Nicolas Sarkozy n'est pas un très bon manager. Sa volonté de tout contrôler, d'écarter le Premier ministre et les ministres a conduit à une sorte d'engorgement des cerveaux à l'Elysée. Humainement, on ne peut pas tout contrôler. A ce péché initial sont venus s'ajouter les soucis de vie privée, qui dès la première année ont parasité l'action politique. Le privé l'a trop souvent emporté sur le général.

En outre, la campagne et la présidence étaient très différentes. La fonction isole. Il est à noter que la plupart des membres créatifs de l'équipe ont rapidement été mis de côté.
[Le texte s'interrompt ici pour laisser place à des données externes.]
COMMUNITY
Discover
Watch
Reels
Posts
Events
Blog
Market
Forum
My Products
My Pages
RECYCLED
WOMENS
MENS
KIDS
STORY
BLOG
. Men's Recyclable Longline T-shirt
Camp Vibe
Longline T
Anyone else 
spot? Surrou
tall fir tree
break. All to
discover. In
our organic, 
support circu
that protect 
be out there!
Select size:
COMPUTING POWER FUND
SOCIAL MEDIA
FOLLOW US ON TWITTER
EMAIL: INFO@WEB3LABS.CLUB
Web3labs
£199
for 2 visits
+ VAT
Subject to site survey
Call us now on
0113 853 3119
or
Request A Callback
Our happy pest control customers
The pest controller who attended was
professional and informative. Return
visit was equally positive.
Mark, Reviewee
A la fin il n'y avait plus personne de cette bande, qui était pourtant très fidèle. Mais cet isolement, François Hollande en fait lui aussi l'expérience.
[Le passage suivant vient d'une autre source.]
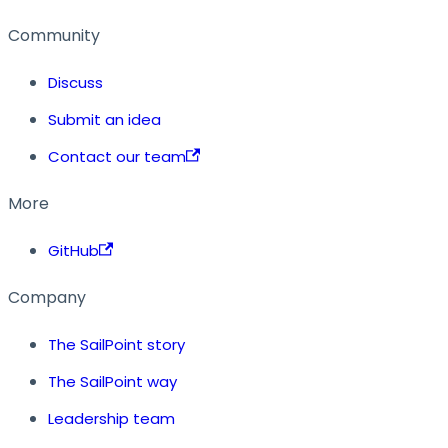
Community
Discuss
Submit an idea
Contact our team
More
GitHub
Company
The SailPoint story
The SailPoint way
Leadership team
Le phénomène de cour autour de sa personne lui a-t-il nui ?

Je n'ai pas connu le phénomène de Cour durant la campagne, car celle-ci était sous le signe de l'efficacité et de l'entente. L'équipe de Ségolène Royal nous enviait cette atmosphère. Aujourd'hui je ne suis pas certain qu'on puisse dire qu'il a une Cour. Il est affaibli, il en retrouvera donc une lorsqu'il reviendra en grâce.

La créativité de 2005-2007 ne se retrouve plus du tout aujourd'hui, selon vous ?

Il me semble qu'on ne la retrouve pas. L'expérience du pouvoir a laissé des traces, des traumatismes, une absence d'idées fortes puisque que le "logiciel Buisson" a été débranché : on se pose les mêmes questions que s'il s'agissait d'un immense boxeur prêt à remonter sur le ring.  Tout est possible. Pour l'instant il n'est pas au mieux de sa forme, et j'ai l'expression que sa forme de management des hommes, parfois son manque de fidélité, l'ont isolé. Avant ses proches n'avaient pas peur de proposer des choses un peu folles. Aujourd'hui, la forme de "terreur" installée autour de lui peut avoir un effet annihilant sur la créativité des groupes.

Pourquoi avait-il réussi à rassembler des gens aussi différents en 2005, et pas aujourd'hui ?

Quand on a été un roi qui a été jeté de son cheval, le cheval étant le peuple français, sanguin et imprévisible, il est difficile de se remettre en selle. Il a toujours l'énergie, mais il n'a plus la créativité. Le problème fondamental, qui s'est posé à Giscard, est celui du retour d'un président battu. Est-ce possible ? Ce serait inédit dans la Ve République. Et puis à vouloir flatter le centre et la droite forte, on ne voit pas bien quelle est sa ligne. La synthèse créative ne suit pas.